El acuerdo climático de París no tiene ningún mecanismo para sancionar a los países que no cumplen sus promesas.
La idea es que esos países serían “expuestos y sometidos a la vergüenza pública”. Sin embargo, poco antes de ser elegido presidente, cuando se hizo público el famoso video en el que se jactaba de tantear a las mujeres, era obvio que Trump es inmune a la vergüenza.
Entonces, ¿qué pueden hacer otros países y personas, tanto en los Estados Unidos como fuera de sus fronteras, sobre el hecho de que alguien pone en peligro el futuro de todos nosotros y por muchas generaciones venideras?
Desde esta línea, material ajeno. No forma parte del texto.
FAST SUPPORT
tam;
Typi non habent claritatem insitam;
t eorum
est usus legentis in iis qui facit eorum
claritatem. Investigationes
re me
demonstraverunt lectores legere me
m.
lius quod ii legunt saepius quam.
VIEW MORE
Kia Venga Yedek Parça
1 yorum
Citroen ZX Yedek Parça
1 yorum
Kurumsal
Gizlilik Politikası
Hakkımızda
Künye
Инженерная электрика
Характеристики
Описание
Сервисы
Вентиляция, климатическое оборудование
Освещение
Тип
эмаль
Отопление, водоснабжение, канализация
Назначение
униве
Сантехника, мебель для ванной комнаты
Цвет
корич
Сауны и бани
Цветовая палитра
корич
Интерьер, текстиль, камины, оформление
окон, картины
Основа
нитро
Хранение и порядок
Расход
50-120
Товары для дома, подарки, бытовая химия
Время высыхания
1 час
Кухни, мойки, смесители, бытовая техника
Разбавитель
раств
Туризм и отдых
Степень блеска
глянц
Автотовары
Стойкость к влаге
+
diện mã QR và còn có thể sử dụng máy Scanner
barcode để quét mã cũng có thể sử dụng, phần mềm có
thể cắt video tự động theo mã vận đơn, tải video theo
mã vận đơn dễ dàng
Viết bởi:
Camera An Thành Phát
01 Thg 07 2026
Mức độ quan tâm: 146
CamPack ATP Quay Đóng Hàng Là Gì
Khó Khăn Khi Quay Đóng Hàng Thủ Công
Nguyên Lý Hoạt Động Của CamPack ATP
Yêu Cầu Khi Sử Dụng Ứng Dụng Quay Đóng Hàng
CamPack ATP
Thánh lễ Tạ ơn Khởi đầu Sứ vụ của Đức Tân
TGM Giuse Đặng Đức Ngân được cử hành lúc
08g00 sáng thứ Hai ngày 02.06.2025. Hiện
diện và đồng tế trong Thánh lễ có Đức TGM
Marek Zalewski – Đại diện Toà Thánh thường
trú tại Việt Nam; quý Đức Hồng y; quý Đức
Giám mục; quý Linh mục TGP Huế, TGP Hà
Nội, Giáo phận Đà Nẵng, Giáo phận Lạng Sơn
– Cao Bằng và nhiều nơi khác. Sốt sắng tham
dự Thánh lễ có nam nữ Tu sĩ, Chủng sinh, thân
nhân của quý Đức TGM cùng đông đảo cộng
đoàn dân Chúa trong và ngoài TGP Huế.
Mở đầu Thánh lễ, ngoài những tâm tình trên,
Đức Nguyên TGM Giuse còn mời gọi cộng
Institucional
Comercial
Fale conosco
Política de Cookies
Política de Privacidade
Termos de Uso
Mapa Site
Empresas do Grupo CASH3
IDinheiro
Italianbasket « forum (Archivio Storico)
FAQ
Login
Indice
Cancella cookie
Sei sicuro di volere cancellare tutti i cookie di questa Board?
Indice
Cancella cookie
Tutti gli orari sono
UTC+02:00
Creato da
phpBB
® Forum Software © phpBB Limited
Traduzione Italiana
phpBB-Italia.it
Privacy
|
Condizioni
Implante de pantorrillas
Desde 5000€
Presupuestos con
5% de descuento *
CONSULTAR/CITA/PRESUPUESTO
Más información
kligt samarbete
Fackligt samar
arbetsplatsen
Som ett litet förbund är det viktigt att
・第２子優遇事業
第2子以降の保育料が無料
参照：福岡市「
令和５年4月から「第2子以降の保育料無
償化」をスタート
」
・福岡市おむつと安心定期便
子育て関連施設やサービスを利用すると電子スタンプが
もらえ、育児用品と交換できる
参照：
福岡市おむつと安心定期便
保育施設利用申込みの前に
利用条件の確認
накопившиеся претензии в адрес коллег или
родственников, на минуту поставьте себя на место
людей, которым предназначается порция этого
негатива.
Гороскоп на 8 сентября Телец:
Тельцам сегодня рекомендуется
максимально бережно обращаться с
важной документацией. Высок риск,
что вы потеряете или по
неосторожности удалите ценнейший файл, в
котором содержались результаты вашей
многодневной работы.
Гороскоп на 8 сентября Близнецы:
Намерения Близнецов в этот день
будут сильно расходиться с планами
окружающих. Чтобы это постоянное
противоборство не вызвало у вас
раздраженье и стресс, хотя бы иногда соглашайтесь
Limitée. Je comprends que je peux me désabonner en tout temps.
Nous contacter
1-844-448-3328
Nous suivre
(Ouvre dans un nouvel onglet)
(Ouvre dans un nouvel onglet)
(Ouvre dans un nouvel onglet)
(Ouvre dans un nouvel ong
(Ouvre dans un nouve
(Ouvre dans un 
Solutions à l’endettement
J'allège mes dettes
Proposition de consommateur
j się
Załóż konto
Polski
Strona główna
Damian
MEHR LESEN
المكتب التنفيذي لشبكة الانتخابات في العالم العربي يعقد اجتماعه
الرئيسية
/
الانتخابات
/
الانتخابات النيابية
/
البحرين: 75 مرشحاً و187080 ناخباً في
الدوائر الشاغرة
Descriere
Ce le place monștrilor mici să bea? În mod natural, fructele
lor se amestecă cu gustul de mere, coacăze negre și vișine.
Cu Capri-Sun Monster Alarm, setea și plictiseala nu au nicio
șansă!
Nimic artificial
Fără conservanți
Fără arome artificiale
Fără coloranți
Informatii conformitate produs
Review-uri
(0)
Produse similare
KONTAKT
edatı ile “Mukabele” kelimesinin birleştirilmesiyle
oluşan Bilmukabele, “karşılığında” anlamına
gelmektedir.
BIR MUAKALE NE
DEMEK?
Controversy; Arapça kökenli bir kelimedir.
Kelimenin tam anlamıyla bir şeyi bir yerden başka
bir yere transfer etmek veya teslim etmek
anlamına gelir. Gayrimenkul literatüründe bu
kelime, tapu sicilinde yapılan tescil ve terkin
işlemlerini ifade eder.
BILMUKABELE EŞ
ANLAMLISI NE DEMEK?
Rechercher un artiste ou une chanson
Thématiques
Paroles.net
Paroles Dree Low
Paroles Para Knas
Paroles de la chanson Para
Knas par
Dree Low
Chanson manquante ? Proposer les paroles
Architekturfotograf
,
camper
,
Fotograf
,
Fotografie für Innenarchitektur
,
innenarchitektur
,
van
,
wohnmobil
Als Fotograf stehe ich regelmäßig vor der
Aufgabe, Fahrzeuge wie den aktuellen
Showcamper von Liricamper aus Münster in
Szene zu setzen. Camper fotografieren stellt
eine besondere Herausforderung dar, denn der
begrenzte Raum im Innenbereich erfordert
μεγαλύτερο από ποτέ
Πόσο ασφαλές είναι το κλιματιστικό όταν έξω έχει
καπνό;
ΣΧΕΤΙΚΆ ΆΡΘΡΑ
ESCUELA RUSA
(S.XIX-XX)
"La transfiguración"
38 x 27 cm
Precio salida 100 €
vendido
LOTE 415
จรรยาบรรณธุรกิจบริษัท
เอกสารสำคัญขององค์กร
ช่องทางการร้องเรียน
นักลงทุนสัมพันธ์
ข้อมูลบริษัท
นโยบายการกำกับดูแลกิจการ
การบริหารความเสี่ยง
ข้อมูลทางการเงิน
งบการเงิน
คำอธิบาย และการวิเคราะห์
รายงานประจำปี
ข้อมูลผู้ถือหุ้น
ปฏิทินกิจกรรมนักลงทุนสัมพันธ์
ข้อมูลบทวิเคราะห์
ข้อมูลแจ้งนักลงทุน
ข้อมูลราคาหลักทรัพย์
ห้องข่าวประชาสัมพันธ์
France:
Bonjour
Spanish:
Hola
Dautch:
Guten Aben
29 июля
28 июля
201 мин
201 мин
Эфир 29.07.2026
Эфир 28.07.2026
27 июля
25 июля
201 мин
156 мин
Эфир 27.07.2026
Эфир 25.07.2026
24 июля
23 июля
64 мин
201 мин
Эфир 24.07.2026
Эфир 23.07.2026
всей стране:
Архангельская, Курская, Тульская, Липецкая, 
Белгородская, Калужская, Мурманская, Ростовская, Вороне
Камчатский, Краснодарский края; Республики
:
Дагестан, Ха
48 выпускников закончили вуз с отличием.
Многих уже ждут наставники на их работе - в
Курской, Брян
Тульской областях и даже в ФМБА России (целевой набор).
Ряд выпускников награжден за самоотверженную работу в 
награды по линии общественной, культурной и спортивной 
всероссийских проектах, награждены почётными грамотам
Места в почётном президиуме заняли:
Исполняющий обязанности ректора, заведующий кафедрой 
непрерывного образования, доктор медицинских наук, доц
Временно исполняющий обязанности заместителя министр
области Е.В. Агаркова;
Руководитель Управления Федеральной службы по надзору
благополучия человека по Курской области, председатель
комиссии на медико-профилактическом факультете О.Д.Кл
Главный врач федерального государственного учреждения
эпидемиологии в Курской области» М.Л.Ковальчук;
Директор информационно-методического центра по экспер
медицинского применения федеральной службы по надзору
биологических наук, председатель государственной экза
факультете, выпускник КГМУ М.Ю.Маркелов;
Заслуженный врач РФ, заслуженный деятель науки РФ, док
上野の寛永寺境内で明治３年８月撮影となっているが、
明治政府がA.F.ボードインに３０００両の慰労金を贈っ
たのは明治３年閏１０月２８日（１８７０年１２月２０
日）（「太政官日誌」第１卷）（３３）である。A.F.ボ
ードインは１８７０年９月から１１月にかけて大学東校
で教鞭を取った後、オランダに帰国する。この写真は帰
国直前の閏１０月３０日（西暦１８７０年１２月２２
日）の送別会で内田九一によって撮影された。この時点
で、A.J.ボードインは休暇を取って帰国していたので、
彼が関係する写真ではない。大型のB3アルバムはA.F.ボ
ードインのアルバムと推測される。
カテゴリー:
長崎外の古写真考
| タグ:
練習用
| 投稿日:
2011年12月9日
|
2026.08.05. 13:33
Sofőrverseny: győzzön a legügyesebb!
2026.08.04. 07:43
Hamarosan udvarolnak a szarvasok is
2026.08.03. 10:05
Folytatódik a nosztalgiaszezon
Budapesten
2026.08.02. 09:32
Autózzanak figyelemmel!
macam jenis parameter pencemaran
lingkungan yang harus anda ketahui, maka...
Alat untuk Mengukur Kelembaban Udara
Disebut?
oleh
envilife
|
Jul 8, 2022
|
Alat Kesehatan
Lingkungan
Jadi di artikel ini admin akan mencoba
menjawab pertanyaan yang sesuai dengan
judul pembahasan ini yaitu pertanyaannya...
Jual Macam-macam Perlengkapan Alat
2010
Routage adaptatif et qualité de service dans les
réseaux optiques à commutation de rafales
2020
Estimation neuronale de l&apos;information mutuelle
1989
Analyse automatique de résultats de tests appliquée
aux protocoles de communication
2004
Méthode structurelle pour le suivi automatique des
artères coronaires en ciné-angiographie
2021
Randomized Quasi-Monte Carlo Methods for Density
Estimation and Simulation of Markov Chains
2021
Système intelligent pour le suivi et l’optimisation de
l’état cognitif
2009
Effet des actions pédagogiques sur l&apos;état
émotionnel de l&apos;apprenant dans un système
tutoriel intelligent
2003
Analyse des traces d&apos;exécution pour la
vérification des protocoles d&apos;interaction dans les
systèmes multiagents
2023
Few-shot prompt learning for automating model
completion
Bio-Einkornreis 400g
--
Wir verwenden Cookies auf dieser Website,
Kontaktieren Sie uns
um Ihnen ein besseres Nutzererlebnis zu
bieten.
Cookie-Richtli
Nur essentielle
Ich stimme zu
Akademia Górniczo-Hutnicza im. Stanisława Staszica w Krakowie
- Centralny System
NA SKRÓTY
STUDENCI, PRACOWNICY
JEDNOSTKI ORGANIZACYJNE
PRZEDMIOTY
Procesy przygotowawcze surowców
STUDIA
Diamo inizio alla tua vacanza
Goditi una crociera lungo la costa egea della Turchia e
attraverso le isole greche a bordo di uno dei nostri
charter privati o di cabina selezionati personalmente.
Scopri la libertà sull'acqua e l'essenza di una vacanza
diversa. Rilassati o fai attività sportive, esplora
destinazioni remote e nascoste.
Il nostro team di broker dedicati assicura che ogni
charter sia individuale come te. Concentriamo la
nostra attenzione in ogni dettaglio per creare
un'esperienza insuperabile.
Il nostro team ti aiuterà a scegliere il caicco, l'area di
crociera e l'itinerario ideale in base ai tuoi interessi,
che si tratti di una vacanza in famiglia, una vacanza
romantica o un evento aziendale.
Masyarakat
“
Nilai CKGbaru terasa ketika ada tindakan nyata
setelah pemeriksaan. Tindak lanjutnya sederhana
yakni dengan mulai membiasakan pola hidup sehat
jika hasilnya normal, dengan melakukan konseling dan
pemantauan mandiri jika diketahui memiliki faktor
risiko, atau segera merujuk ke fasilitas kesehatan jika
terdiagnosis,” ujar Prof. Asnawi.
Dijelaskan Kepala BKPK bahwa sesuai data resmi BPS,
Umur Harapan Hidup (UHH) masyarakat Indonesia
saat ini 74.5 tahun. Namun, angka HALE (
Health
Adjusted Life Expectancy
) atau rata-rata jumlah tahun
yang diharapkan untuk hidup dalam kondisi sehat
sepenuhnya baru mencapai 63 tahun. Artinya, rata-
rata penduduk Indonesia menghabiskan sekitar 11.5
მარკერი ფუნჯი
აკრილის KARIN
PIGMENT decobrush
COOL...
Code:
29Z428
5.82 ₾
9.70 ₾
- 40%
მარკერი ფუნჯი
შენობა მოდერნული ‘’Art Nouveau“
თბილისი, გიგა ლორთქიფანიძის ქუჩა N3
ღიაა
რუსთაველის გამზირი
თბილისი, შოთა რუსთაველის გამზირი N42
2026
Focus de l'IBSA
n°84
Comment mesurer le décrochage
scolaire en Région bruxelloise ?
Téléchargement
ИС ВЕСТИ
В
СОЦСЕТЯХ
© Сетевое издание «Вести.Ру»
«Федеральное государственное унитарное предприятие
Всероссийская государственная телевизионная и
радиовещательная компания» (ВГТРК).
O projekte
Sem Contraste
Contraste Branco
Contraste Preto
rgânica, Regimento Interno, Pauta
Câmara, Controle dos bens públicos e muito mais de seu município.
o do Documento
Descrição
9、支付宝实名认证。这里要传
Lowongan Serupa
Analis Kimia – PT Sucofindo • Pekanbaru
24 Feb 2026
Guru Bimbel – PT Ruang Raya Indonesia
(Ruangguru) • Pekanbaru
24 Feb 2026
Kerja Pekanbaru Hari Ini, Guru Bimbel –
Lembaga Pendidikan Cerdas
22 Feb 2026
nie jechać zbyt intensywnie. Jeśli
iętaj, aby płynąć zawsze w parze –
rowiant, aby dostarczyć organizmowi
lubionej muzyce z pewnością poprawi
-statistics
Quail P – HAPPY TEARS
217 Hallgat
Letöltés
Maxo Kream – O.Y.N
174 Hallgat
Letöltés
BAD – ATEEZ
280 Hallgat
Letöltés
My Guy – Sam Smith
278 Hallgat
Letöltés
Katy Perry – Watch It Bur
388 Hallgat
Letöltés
Si Estados Unidos utiliza los combustibles más baratos disponibles para producir energía, independientemente de los daños que causen a los demás, está dando a sus compañías una ventaja injusta sobre quienes están haciendo un esfuerzo en otros lugares para reducir sus emisiones de gases de efecto invernadero y cumplir con los compromisos que asumieron en París.
Esto debería ser suficiente para que la Organización Mundial del Comercio permita a otros países erigir barreras comerciales contra los productos y servicios estadounidenses.
Sin embargo, si la OMC no es lo suficientemente valiente como para dar ese paso, el remedio está en manos de los consumidores extranjeros, que deben demostrar a la administración Trump lo que piensan de sus políticas al no comprar productos estadounidenses.
Un boicot es un instrumento directo que, lamentablemente, dañaría a muchos trabajadores estadounidenses que no votaron por Trump y no son responsables de sus políticas.
Pero con tanto en juego y tan limitados medios para cambiar sus políticas, ¿qué más se puede hacer?
PETER SINGER
Profesor de Bioética en la Universidad de Princeton y profesor laureado de la Universidad de Melbourne.